The Biden administration is expected to recommend Covid-19 booster shots to most Americans beginning in the fall, in today's bite-sized hospital and health industry news from the District of Columbia, Georgia, and Texas.
- District of Columbia: The Biden administration is developing a plan to offer Covid-19 booster shots to most Americans, with some potentially being available this fall, people familiar with the matter told the New York Times. According to AP/STAT News, health care workers, nursing home residents, and other older adults will likely be the first groups to receive booster shots as they were some of the first Americans to be vaccinated when the vaccines first received emergency use authorization. In addition, the administration is monitoring data from Israel—where more than a million Israelis have already received a third booster dose in an effort to quell the spread of the delta variant in the country. So far, Israel's Health Ministry has reported promising results, with individuals receiving three doses appearing to have around 2.5 times more protection against infection than those who have only received two doses. Currently, health care providers around the country are preparing to incorporate additional vaccine doses for immunocompromised patients into their existing vaccine campaigns, which will assist them in developing best practices for a broader booster shot campaign for more patients when they are recommended, Modern Healthcare reports. (LaFraniere, New York Times, 8/17; AP/STAT News, 8/17; Times of Israel, 8/16; Johnson, Modern Healthcare, 8/16)

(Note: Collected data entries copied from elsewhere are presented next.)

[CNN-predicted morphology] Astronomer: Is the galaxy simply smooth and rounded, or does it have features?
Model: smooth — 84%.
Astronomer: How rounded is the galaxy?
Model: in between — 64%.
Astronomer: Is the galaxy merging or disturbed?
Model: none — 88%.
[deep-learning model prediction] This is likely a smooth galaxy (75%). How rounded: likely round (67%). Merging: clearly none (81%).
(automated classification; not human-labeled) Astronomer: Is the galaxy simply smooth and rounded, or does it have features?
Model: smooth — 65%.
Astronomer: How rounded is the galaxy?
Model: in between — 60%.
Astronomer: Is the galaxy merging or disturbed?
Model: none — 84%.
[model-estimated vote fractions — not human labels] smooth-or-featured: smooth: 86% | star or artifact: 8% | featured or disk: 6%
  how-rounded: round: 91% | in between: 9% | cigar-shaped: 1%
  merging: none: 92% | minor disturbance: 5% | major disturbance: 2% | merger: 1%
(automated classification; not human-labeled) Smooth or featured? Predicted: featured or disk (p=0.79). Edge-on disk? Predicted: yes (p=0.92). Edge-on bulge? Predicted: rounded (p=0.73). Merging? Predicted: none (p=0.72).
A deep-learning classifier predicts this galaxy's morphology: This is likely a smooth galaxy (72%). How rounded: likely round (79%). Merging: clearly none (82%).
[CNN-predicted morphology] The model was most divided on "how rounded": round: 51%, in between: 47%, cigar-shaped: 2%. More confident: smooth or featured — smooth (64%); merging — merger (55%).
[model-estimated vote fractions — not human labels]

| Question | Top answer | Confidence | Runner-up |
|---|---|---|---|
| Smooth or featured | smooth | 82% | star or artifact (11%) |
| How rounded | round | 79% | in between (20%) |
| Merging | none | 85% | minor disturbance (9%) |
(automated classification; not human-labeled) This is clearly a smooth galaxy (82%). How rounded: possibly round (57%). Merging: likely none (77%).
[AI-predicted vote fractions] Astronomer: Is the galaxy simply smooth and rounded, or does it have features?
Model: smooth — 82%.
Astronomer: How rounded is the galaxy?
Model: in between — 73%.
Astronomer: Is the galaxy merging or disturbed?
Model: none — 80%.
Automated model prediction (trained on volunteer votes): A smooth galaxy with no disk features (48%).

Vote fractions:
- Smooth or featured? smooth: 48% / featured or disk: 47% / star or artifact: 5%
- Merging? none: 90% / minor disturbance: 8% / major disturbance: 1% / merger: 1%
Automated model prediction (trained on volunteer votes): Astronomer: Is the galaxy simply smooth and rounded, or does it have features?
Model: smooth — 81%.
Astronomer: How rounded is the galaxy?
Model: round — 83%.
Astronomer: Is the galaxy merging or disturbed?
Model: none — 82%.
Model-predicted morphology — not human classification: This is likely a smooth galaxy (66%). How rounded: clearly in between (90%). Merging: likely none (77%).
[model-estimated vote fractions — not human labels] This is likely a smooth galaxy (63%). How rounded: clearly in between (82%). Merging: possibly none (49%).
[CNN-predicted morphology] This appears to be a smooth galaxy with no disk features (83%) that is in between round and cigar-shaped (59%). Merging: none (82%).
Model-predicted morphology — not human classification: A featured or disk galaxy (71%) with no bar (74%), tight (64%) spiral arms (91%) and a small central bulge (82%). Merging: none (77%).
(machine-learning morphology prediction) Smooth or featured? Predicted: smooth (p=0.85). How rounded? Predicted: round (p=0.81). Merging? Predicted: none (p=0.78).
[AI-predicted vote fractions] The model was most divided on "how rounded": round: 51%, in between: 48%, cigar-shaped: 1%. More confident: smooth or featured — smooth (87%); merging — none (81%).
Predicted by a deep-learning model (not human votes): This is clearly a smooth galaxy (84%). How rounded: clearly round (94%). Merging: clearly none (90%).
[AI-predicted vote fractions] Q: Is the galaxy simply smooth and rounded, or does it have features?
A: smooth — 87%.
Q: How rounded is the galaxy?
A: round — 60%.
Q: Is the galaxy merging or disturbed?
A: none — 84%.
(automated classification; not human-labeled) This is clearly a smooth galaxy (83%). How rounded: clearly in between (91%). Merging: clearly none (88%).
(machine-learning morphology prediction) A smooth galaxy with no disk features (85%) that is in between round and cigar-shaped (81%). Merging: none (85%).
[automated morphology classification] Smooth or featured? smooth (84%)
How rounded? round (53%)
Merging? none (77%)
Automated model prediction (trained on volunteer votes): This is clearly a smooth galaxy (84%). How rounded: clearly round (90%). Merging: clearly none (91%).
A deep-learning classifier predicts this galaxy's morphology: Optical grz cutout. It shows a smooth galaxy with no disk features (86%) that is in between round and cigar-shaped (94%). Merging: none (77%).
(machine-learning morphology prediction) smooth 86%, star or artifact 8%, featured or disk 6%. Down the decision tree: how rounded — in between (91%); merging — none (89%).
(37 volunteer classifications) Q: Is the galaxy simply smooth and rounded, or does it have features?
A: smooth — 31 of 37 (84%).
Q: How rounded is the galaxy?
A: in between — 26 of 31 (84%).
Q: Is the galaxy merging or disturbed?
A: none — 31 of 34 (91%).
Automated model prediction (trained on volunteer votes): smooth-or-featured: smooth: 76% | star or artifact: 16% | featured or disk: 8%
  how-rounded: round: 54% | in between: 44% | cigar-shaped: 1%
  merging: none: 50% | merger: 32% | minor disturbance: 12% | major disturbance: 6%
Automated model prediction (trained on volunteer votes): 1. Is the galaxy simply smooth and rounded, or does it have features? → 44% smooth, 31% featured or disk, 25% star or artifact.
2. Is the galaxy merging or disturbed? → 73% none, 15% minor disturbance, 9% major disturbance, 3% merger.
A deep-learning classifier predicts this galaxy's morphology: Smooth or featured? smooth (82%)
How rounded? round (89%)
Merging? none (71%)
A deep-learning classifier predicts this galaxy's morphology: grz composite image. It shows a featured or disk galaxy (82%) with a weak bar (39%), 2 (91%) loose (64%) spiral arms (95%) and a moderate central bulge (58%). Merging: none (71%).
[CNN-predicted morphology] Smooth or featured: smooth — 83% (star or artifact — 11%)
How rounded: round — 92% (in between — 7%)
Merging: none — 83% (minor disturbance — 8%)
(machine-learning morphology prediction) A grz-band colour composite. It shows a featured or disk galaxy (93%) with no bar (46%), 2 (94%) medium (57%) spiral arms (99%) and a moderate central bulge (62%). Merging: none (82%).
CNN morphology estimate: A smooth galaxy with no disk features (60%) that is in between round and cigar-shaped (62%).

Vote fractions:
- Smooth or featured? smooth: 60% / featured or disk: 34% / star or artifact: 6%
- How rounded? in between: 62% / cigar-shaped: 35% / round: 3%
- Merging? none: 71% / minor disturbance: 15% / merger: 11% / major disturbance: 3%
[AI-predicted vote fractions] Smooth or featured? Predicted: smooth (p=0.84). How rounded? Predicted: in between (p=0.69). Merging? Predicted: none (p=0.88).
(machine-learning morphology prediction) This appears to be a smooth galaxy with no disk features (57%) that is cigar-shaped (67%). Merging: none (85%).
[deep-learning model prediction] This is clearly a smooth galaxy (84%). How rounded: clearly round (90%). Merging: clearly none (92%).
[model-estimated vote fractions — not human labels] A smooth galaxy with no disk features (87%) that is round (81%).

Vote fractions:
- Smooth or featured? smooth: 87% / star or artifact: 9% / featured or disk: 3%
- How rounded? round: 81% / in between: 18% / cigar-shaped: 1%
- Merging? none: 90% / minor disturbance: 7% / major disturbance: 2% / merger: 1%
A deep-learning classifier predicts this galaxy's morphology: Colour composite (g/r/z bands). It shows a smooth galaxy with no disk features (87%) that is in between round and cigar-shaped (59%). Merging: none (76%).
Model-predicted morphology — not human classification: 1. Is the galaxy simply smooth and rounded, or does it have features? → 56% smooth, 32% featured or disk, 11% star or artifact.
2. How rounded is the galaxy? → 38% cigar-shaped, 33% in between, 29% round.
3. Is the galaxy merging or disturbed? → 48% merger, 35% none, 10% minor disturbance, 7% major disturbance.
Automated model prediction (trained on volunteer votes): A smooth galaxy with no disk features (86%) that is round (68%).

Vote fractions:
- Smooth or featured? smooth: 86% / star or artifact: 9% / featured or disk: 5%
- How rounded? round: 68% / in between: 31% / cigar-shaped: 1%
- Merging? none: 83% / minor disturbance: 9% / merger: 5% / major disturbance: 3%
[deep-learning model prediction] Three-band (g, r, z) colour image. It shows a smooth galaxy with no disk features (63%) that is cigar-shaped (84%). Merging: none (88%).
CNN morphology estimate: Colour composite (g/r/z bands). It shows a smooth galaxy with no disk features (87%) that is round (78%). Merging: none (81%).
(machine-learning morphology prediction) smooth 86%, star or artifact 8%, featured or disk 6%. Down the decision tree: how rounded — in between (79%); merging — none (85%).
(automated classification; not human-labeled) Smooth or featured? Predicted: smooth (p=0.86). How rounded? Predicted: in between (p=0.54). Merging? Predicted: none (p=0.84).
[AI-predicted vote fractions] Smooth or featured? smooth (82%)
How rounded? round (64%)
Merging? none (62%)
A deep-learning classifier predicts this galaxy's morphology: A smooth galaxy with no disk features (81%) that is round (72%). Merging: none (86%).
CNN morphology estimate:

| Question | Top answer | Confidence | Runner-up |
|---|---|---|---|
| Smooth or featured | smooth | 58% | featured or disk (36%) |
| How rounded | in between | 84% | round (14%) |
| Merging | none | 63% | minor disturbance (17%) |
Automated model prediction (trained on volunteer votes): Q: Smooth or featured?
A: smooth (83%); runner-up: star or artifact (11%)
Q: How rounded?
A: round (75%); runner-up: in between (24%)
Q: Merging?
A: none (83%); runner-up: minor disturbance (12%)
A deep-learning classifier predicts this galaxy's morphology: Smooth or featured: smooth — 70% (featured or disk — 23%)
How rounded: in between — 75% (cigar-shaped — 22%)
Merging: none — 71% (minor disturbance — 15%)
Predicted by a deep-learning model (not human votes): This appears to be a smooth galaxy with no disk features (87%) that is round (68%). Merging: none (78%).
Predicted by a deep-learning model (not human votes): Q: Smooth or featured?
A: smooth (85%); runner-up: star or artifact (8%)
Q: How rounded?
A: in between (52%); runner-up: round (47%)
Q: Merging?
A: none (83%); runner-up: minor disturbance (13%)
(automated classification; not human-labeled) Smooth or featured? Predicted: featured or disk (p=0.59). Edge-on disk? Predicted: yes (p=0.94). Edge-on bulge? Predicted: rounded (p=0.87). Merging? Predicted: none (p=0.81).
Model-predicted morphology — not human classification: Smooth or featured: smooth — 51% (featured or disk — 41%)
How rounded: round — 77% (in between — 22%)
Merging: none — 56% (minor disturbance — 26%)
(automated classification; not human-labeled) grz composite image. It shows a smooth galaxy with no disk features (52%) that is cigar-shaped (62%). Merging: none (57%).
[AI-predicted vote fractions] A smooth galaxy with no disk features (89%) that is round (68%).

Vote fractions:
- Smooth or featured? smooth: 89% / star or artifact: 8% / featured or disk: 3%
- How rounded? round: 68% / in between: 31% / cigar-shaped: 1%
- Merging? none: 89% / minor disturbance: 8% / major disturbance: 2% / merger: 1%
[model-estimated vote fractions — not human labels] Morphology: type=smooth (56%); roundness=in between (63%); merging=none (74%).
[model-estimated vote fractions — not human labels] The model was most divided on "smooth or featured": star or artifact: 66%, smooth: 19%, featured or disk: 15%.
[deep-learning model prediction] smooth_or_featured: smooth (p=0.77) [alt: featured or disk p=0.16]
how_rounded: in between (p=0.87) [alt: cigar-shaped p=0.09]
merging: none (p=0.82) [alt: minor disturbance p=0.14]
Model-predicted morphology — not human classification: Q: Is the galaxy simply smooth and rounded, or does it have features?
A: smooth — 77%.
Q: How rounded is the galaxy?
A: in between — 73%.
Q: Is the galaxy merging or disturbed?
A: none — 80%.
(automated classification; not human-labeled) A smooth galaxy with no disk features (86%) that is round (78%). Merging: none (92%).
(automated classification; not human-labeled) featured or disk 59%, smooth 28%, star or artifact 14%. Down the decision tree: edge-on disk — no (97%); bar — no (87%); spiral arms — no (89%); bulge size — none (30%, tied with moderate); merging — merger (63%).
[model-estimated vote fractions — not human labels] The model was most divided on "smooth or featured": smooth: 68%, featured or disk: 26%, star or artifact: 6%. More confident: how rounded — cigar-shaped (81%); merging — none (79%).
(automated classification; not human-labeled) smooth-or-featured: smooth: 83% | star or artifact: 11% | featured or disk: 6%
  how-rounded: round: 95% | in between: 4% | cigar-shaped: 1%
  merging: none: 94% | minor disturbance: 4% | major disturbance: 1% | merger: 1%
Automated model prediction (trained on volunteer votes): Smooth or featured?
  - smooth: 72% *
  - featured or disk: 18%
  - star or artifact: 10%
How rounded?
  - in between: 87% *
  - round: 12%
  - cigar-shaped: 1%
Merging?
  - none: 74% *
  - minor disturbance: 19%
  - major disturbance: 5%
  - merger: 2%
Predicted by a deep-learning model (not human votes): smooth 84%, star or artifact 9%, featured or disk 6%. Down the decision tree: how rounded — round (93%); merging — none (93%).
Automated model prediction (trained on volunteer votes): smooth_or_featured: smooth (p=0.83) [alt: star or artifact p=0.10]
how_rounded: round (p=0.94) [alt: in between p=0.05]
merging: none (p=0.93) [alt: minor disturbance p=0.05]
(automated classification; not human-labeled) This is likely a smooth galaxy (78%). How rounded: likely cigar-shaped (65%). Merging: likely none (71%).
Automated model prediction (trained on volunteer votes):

- Georgia: CDC on Friday said the United States has seen a 700% increase in the week-over-week average of coronavirus infections. According to USA Today, the country reported more new Covid-19 cases in the first 12 days of August than it did all of July, with a total of 1.33 million cases. William Moss, a professor of epidemiology at Johns Hopkins Bloomberg School of Public Health, said the average number of new cases is now around 125,000 a day compared to a low of 10,000 cases a day in late June. However, Andrew Noymer, a professor of population health at the University of California-Irvine, said that today’s numbers aren't as dire as they were in Dec. 2020 because many older people, who are at a higher risk of severe illness and death, are vaccinated now. But he said the number of hospitalizations is still high. "We have a vaccine that works wonderfully now," Noymer said, "so our peak [in hospitalizations] shouldn't be five-sevenths as big as the previous summer." (Weise, USA Today, 8/15)
- Texas: The Texas Supreme Court on Sunday ruled in favor of Gov. Greg Abbott's (R) executive order banning mask mandates in the state. The ruling blocked temporary restraining orders from district judges in four counties—Bexar, Dallas, Harris, and Travis—that allowed them to enforce mask mandates for their residents, The Hill reports. However, some local entities, including the Dallas Independent School District and the city of San Antonio, have stated that their mask mandates will remain in place despite the court's ruling. (Polus, The Hill, 8/15)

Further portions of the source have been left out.